Mord an Sarah Everard: Verhalten der Polizei steht in der Kritik

„Text me when you get home“ („Schreib mir, wenn du zu Hause bist“) – diese Worte hat wohl so gut wie jede Frau schon einmal gelesen. Der Post wurde millionenfach geteilt. „Ich wünschte, mehr Männer würden verstehen, dass wir nachts nicht alleine mit Kopfhörern laufen können. Dass jedes Mal, wenn wir in einen Uber steigen, der Gedanke mitschwingt, das könnte es gewesen sein. Dass, wann immer wir an Gruppen von Männern vorbeigehen, unser Herz ein bisschen schneller schlägt. Dass wir jedes Mal, wenn wir bei sexueller Belästigung auf der Straße zurückschreien, ein weiteres Mal unsere Sicherheit aufs Spiel setzen“, schreibt sie in ihrem Post.
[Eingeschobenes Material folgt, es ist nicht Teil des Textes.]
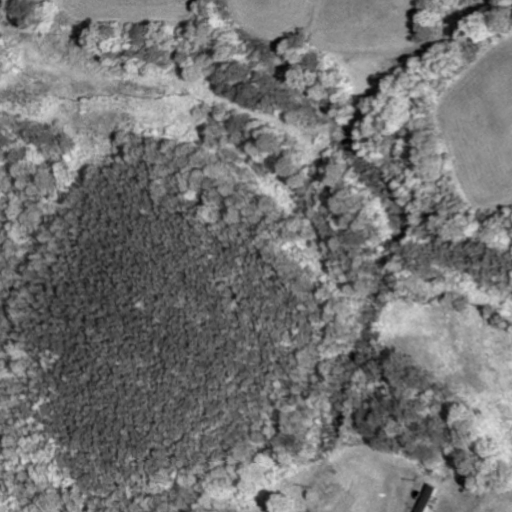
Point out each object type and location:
building: (425, 498)
building: (341, 503)
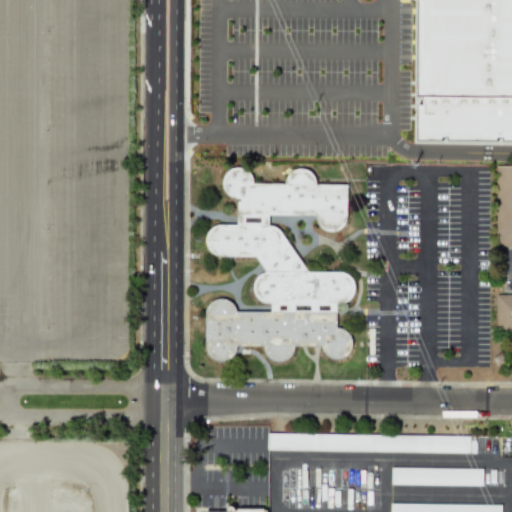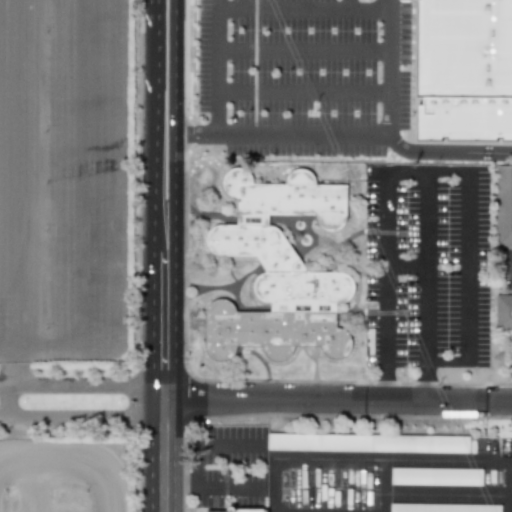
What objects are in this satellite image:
road: (220, 5)
road: (301, 6)
road: (303, 49)
building: (467, 65)
road: (390, 69)
building: (464, 71)
road: (302, 90)
road: (154, 122)
road: (174, 122)
road: (346, 140)
road: (22, 173)
road: (74, 173)
road: (108, 227)
road: (468, 249)
theme park: (61, 257)
road: (409, 267)
road: (427, 267)
road: (510, 267)
road: (391, 269)
building: (278, 271)
building: (281, 273)
building: (503, 312)
power tower: (500, 361)
road: (163, 377)
road: (426, 381)
road: (388, 383)
road: (82, 398)
road: (338, 399)
building: (368, 443)
road: (211, 444)
road: (76, 455)
road: (365, 458)
building: (432, 476)
road: (212, 488)
road: (439, 494)
building: (440, 507)
building: (243, 510)
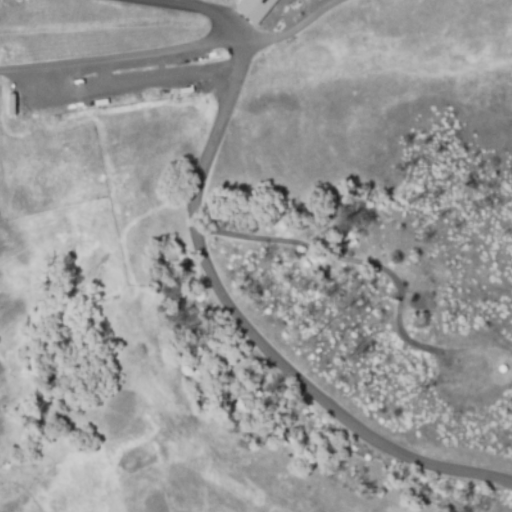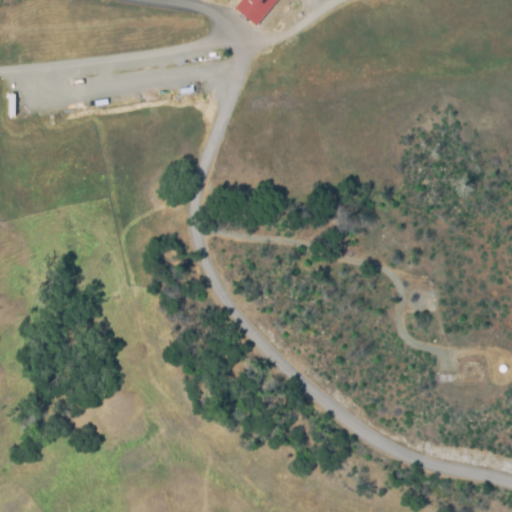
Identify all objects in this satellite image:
road: (284, 30)
road: (113, 56)
road: (112, 86)
road: (233, 301)
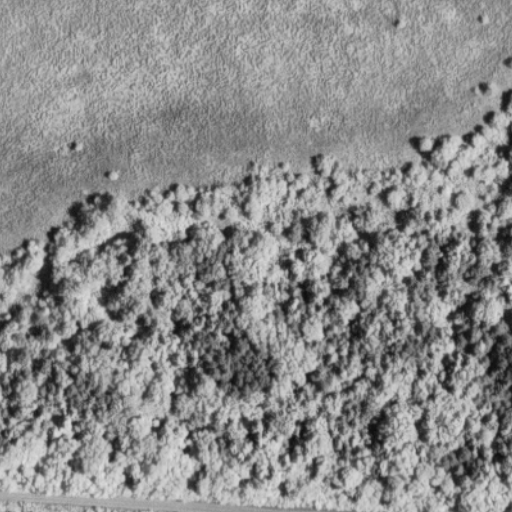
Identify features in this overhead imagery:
road: (145, 502)
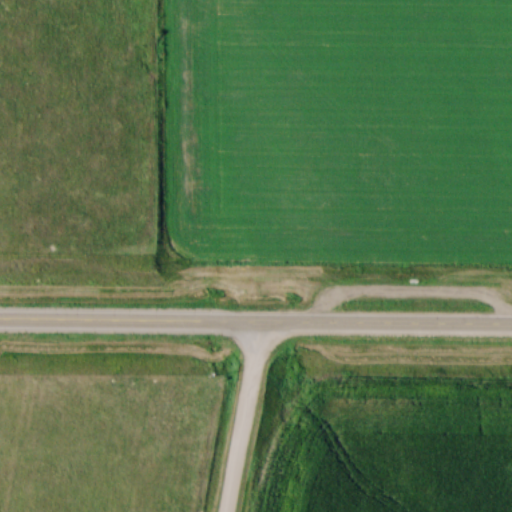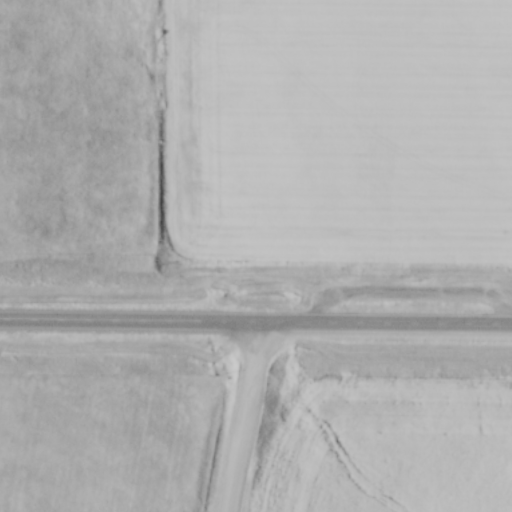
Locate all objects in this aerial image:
road: (255, 319)
road: (250, 416)
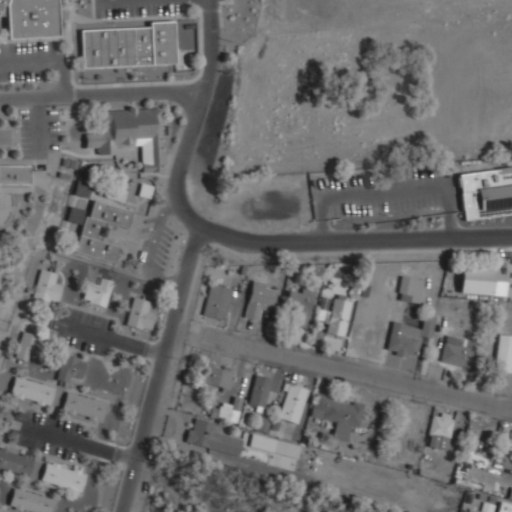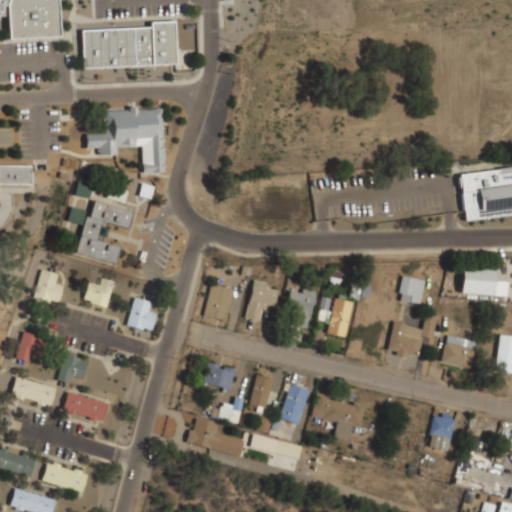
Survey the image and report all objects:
building: (29, 18)
building: (32, 18)
building: (127, 46)
building: (129, 46)
road: (214, 58)
road: (45, 61)
building: (132, 134)
building: (131, 135)
building: (15, 172)
building: (16, 173)
building: (81, 188)
building: (145, 190)
building: (486, 192)
building: (486, 193)
building: (74, 214)
road: (196, 221)
building: (97, 228)
building: (100, 231)
building: (480, 280)
building: (480, 281)
building: (46, 286)
building: (46, 286)
building: (409, 289)
building: (410, 289)
building: (97, 291)
building: (97, 291)
building: (258, 300)
building: (216, 301)
building: (216, 301)
building: (258, 302)
building: (299, 306)
building: (298, 307)
building: (139, 313)
building: (139, 314)
building: (334, 315)
building: (337, 317)
building: (407, 338)
road: (116, 339)
building: (403, 339)
building: (27, 345)
building: (26, 346)
building: (456, 350)
building: (456, 350)
building: (503, 352)
building: (503, 353)
building: (70, 367)
building: (70, 368)
road: (159, 368)
road: (364, 373)
building: (217, 374)
building: (217, 375)
building: (31, 390)
building: (31, 390)
building: (259, 390)
building: (258, 391)
building: (292, 402)
building: (292, 403)
building: (83, 406)
building: (83, 406)
building: (227, 410)
building: (229, 410)
building: (336, 412)
building: (337, 413)
building: (439, 430)
building: (439, 431)
building: (210, 436)
building: (212, 437)
road: (84, 443)
building: (286, 448)
building: (287, 448)
building: (16, 461)
building: (15, 462)
building: (63, 475)
building: (63, 476)
building: (511, 497)
building: (29, 501)
building: (30, 501)
building: (504, 506)
building: (487, 507)
building: (504, 507)
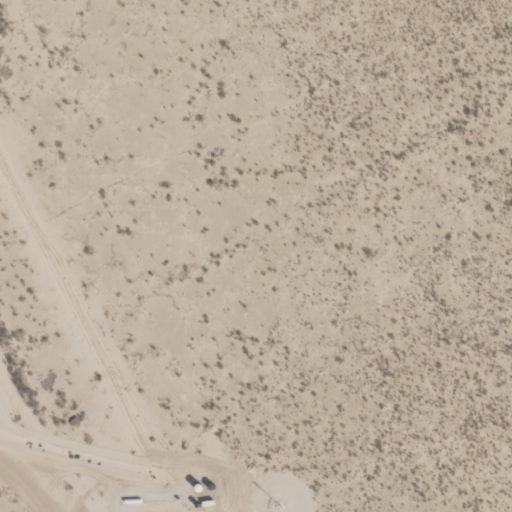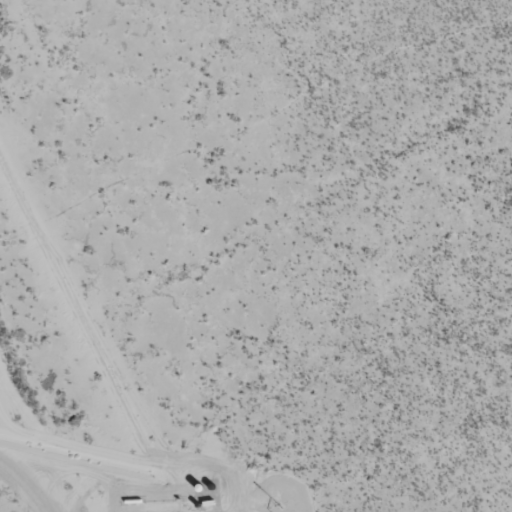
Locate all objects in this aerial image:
road: (43, 430)
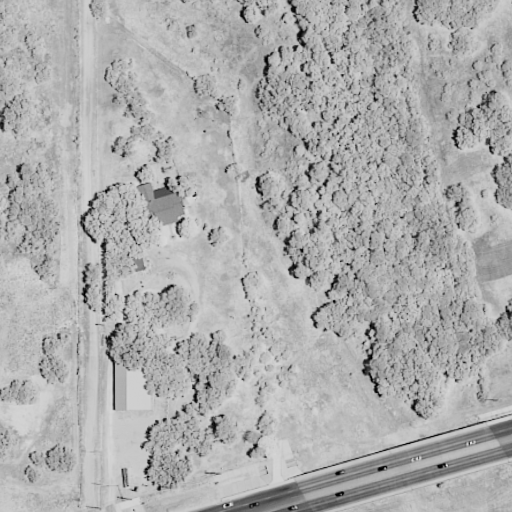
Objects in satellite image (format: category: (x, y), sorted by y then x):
building: (159, 204)
road: (92, 256)
building: (127, 385)
road: (110, 397)
road: (499, 420)
road: (505, 441)
road: (389, 451)
road: (509, 460)
road: (401, 470)
road: (416, 486)
road: (235, 495)
road: (280, 505)
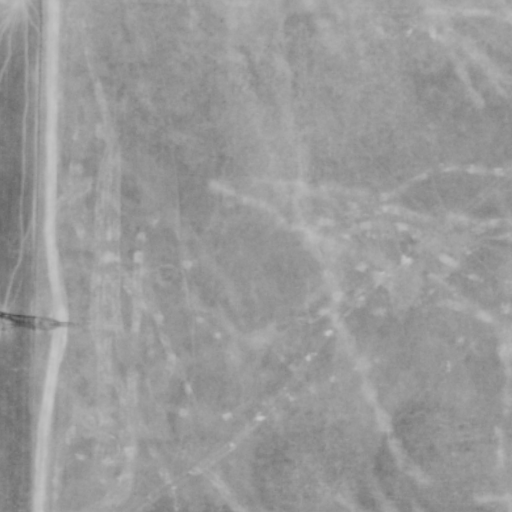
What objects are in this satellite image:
road: (48, 157)
power tower: (41, 323)
power tower: (1, 324)
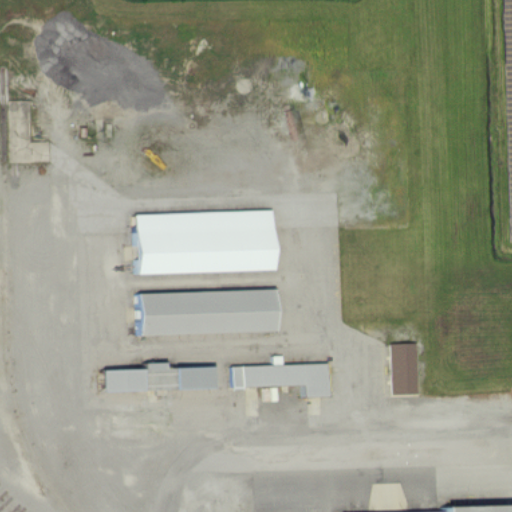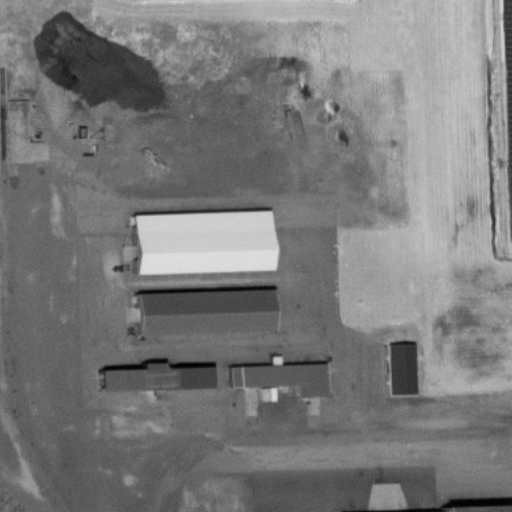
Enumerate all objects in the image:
building: (206, 242)
building: (209, 311)
building: (403, 369)
building: (284, 377)
building: (125, 378)
road: (381, 434)
building: (450, 509)
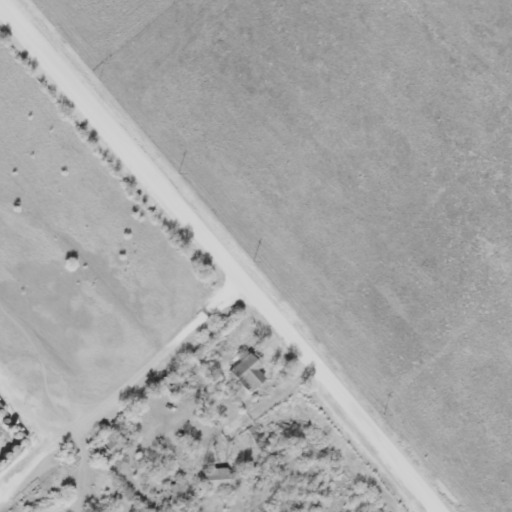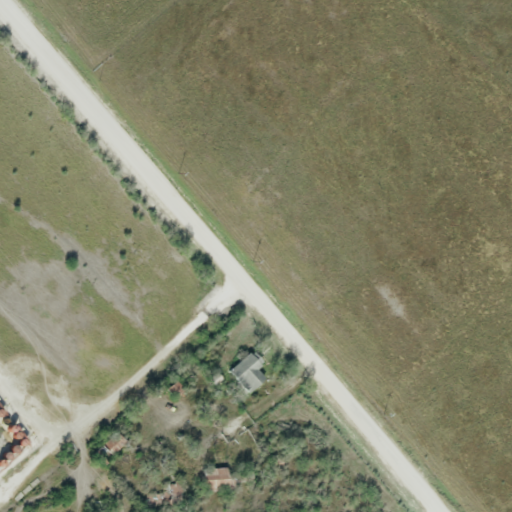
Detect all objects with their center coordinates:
road: (228, 255)
building: (247, 374)
building: (217, 481)
building: (165, 499)
road: (439, 509)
Laut einer Studie von „Plan international“ hat jede vierte Frau in ihrer Stadt sexuelle Belästigung erlebt, jede fünfte wurde in ihrer Stadt schon Opfer von Verfolgung und Bedrohung.

Die Debatte verschärfte sich durch das Eingreifen der Polizei während der Mahnwache in London für die ermordete Sarah Everard. Mehrere anwesende Frauen wurden gewaltsam vom Platz gezerrt. Die Verhaftung von mehreren Demonstrantinnen zeigten auch Videos in den sozialen Netzwerken. Weil es sich beim mutmaßlichen Täter um einen Polizisten handeln soll, steht das Verhalten der Polizei besonders stark in der Kritik.

Nach einer nicht repräsentativen Studie von „Plan international“ hat jede vierte Frau in ihrer Stadt sexuelle Belästigung erlebt, jede fünfte wurde in ihrer Stadt schon Opfer von Verfolgung und Bedrohung. Auch Umfragen von deutschen Kommunen geben an, dass Frauen ein stärkeres Gefühl von Angst und Unsicherheit haben als Männer.

Kommentar von Maria Sandig: Angst auf der Straße

Wenn das Tageslicht verschwindet, dann verschwindet bei mir auch das Gefühl von Sicherheit. Es gab Zeiten, in denen ich mich im Dunkeln nicht alleine aus dem Haus traute. Weil ich Angst davor hatte, dass es der letzte Abend sein könnte. Wenn ich auf der Straßenseite gegenüber einen Mann sah, breitete sich Hektik in mir aus. Wenn ich vor meiner Haustür stand, ein Mann in der Nähe war, zitterten meine Finger beim Versuch, die Tür aufzuschließen. Nicht wenige Frauen in meinem Umfeld haben Erfahrungen mit sexueller Belästigung und sexuellem Missbrauch machen müssen.

Wünschenswert wäre, dass sich Männer über dieses Problem bewusst werden. 

Maria Sandig, Autorin

Diese Angst ist nicht mehr allzu präsent. Ich traue mich wieder vor die Haustür. Denn auch, wenn Gefahren lauern, ist in meinen Augen die größte Gefahr, sich aus Angst vor dem Leben zu verschließen. Und trotzdem fühle ich mich mit Schlüssel zwischen den Fingern, Haaren im Mantel und auf meinem Fahrrad sicherer, als ohne all diese Mechanismen.

Wünschenswert wäre, dass sich Männer über dieses Problem bewusst werden. Dass sie die Straßenseite wechseln und nicht ich. Dass sie einen Moment lang warten oder eher abbiegen und nicht mehrere Minuten hinter mir laufen, wenn es dunkel ist. Dass sie uns Frauen Verständnis entgegenbringen, zuhören, unsere Ängste wahrnehmen und sich ihre Privilegien bewusst machen.